Goal of the exercise: Write out all of the items below word for word, without the pictures.

Provided records:
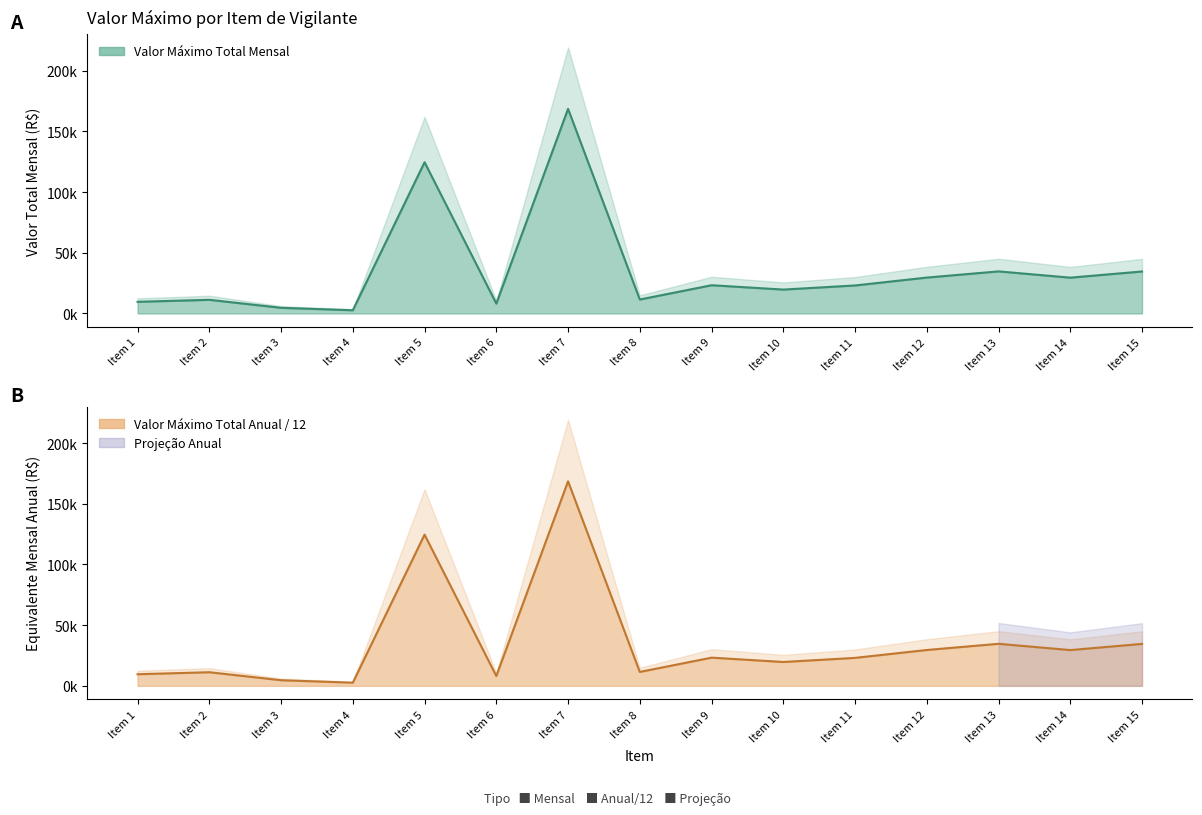

Reading right to left, list all the values displayed in this chart.

Valor Máximo Total Mensal: 34573.9	29490.2	34653.0	29558.9	23060.9	19671.3	23252.8	11476.2	168543.6	8123.6	124598.8	2625.2	4651.1	11234.3	9582.0
Valor Máximo Total Anual: 34573.9	29490.2	34653.0	29558.9	23060.9	19671.3	23252.8	11476.2	168543.6	8123.6	124598.8	2625.2	4651.1	11234.3	9582.0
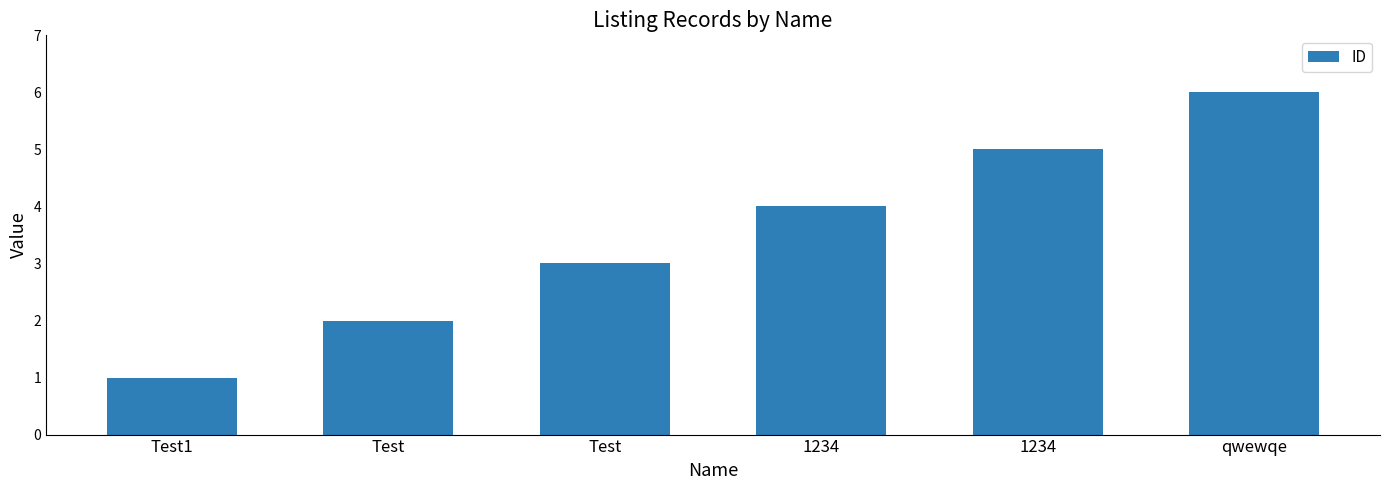

List the labels in order of value, smallest first.

Test1, Test, Test, 1234, 1234, qwewqe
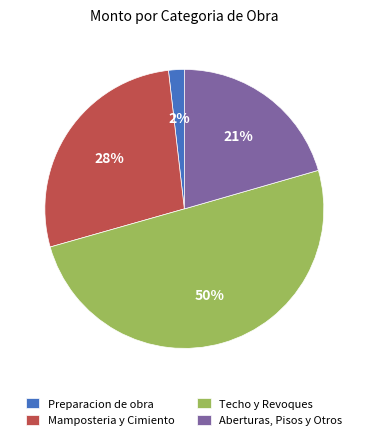

Which category has the biggest portion of the pie?

Techo y Revoques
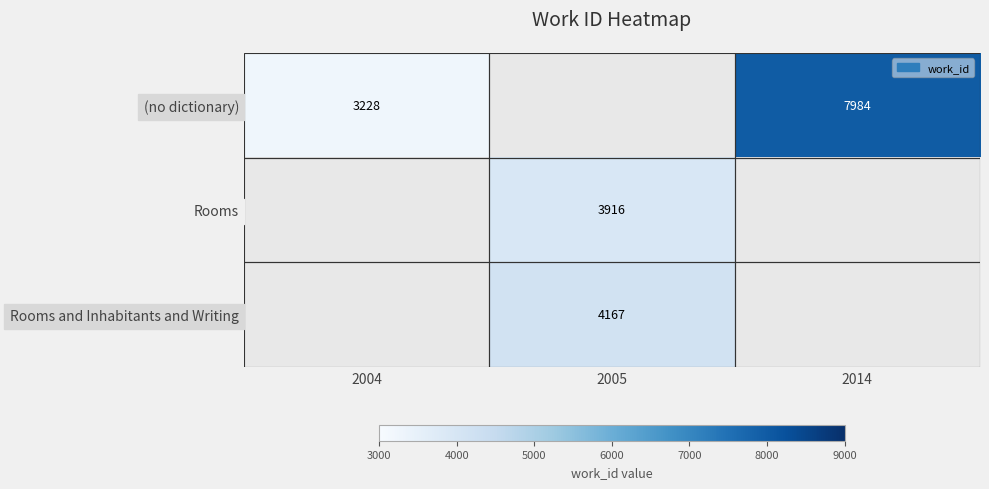

At how many categories does at least one series exceed 6726?

1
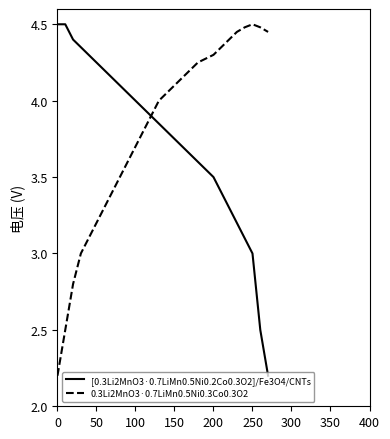

Which series has the largest total across all categories?

0.3Li2MnO3·0.7LiMn0.5Ni0.3Co0.3O2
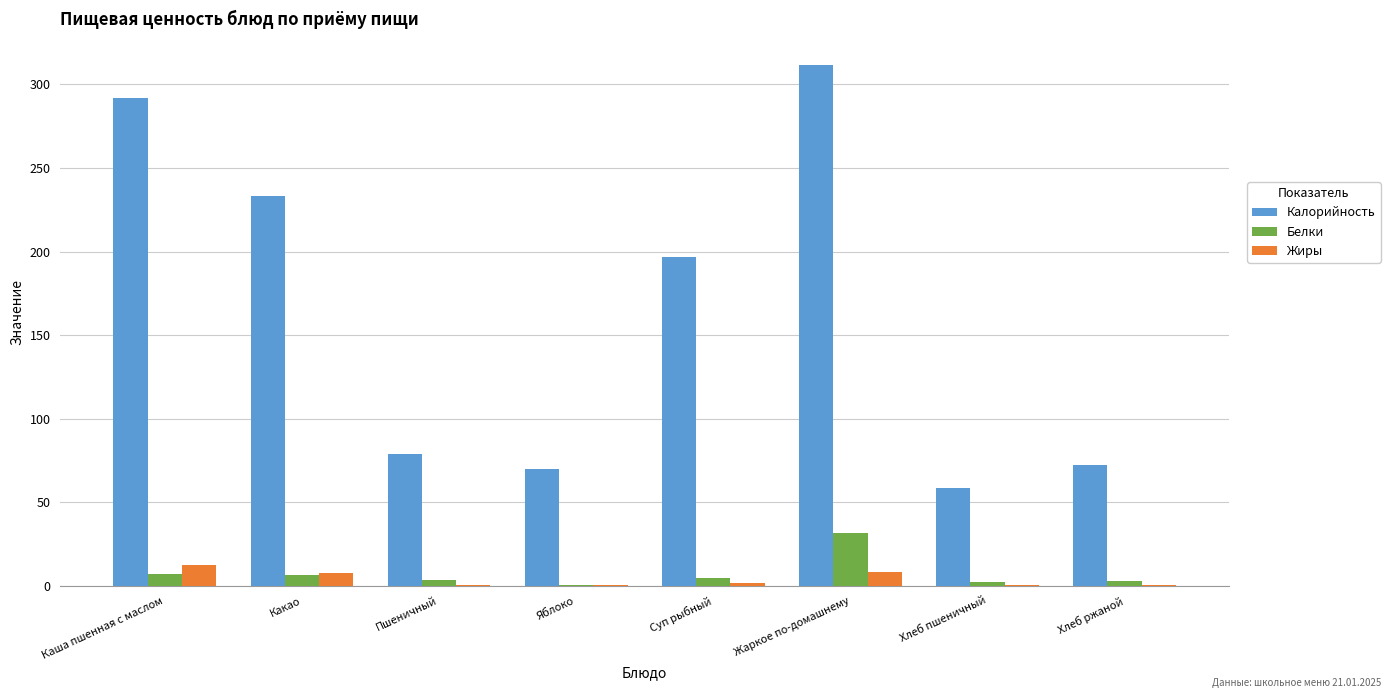

The Калорийность series shows 95.2 at Яблоко. True or false?

False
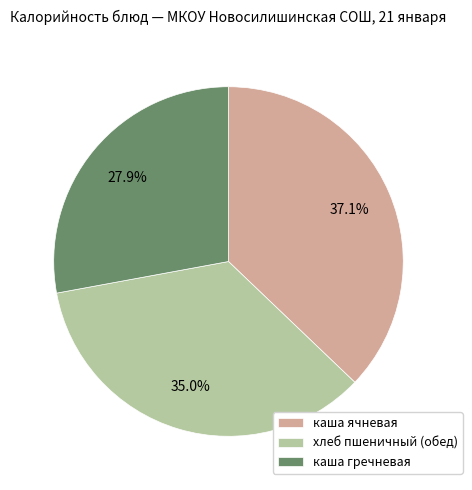

What is the smallest slice in the pie chart?

каша гречневая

Completed exercise:
Reading right to left, list all the values displayed in this chart.

Valor Máximo Total Mensal: 34573.9	29490.2	34653.0	29558.9	23060.9	19671.3	23252.8	11476.2	168543.6	8123.6	124598.8	2625.2	4651.1	11234.3	9582.0
Valor Máximo Total Anual: 34573.9	29490.2	34653.0	29558.9	23060.9	19671.3	23252.8	11476.2	168543.6	8123.6	124598.8	2625.2	4651.1	11234.3	9582.0

List the labels in order of value, smallest first.

Test1, Test, Test, 1234, 1234, qwewqe

Which category has the biggest portion of the pie?

Techo y Revoques

At how many categories does at least one series exceed 6726?

1

Which series has the largest total across all categories?

0.3Li2MnO3·0.7LiMn0.5Ni0.3Co0.3O2

The Калорийность series shows 95.2 at Яблоко. True or false?

False

What is the smallest slice in the pie chart?

каша гречневая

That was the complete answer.